Our schools in Germany were American, and we had a teacher who would come in to teach us German. I did learn some German, however, was never able to have a conversation in it. Our field trips were usually great, one being going to a mountain to walk the trail up it. And to the Frankfurt Zoo and a boat ride on the Rhine River. On the boat ride, I had my first introduction to an artichoke from Dianne.
Mom didn’t want to go home to live in Opelousas while dad was in Vietnam. Instead, she wanted to move to Ocean Springs to be close to Keesler Air Force base. Plus, we had family living there. We lived near the beach which was close enough to walk to and school was within walking distance. I spent a lot of time at our cousins’ house plus cruising the beach with them.
Our cousins would often pick me up when they would go to Edgewater Mall which was always a treat for me. It meant going over the bridge over Biloxi Bay, which for some reason I was afraid of going over it. Several years ago while there, I made it a point to walk across the bridge. It was a new bridge that had been built after Hurricane Katrina had destroyed the bridge that was there.

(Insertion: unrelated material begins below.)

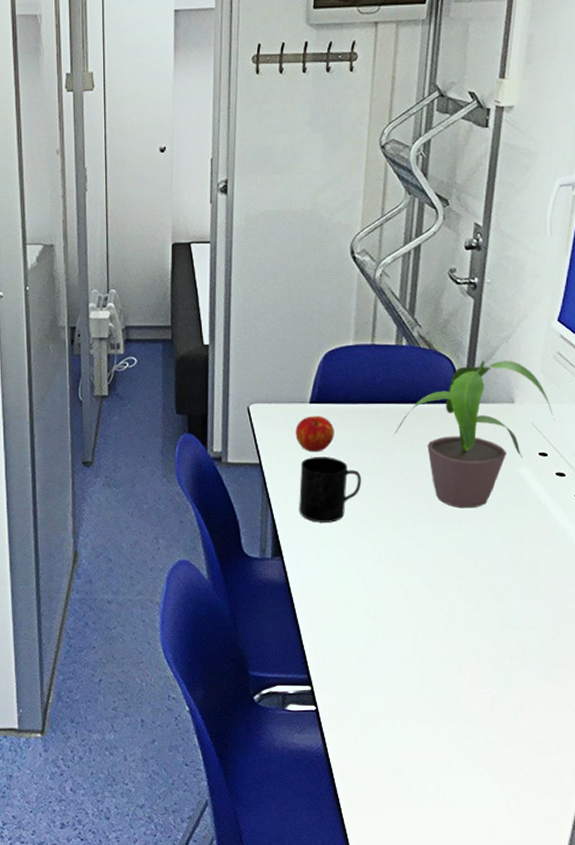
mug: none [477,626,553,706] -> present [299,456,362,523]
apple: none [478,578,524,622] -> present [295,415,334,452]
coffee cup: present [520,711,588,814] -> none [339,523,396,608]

While living in Ocean Springs, we would go back to Opelousas to visit, usually for a week at a time. Most of the time there was spent visiting with family and friends.
After Dad returned from Vietnam, his last military orders were to Fort Knox. Shortly after getting to Fort Knox, he became tired of being in the Army and retired about eight months later after being in the Army for twenty years. We then went back home – to Opelousas.
The summer at Fort Knox is what I call my coming-of-age summer – it was magical for me. It was that summer I had my first boyfriend, Ric. And again, I surrounded by military kids, it was what I knew and loved. We lived in Pritchard Place housing area which was across the highway from the gold vault. My best friend that summer was Pam who is the same age as me. She was there visiting her sister, Theresa and family for that summer. I missed her when she went back home so I went with Theresa and her family a few times to visit with Pam in Indiana before we moved from Fort Knox.
Many of the kids in Pritchard Place hung out throughout the day and into the evening. During the summer there it didn’t get dark until around 9 p.m. There was a tree next to our apartment where many of us sat, sung and hung out.
We would often walk to the small PX (post exchange) and chapel located in Pritchard Place. Glenn was driving by then, so we also got to go places on the post. To the movies, the bowling alley and even went to the Patton Museum. It was all great!
It was always good to meetup with an Army brat friend from the past. Sometimes in the military we would see and go to school with kids we knew in other places. Glenn came running home in Hanau to tell us Cindy, a girl we knew in Giessen, was in Hanau. While at Fort Knox, a guy Jesse who I knew from Hanau was there. I also saw and talked to him at a football game in Worms after leaving Hanau. Then he was in Fort Knox when we were there. And although I did not know Robert, he had been a boyfriend of my friend Jane in Worms. Robert was in my study hall in Fort Knox and I let him know Jane was my friend.
Living the Army brat life was one I was glad I got to experience. We lived in many places, met different people, visited places and ate different cuisines.
Upon Dad’s Army retirement, my time as an Army brat was officially over, but not truly over as it has always stayed with me and been a part of me. After his Army retirement we went back home to Opelousas, this time for good. I was now home at the one place that was a constant in my life.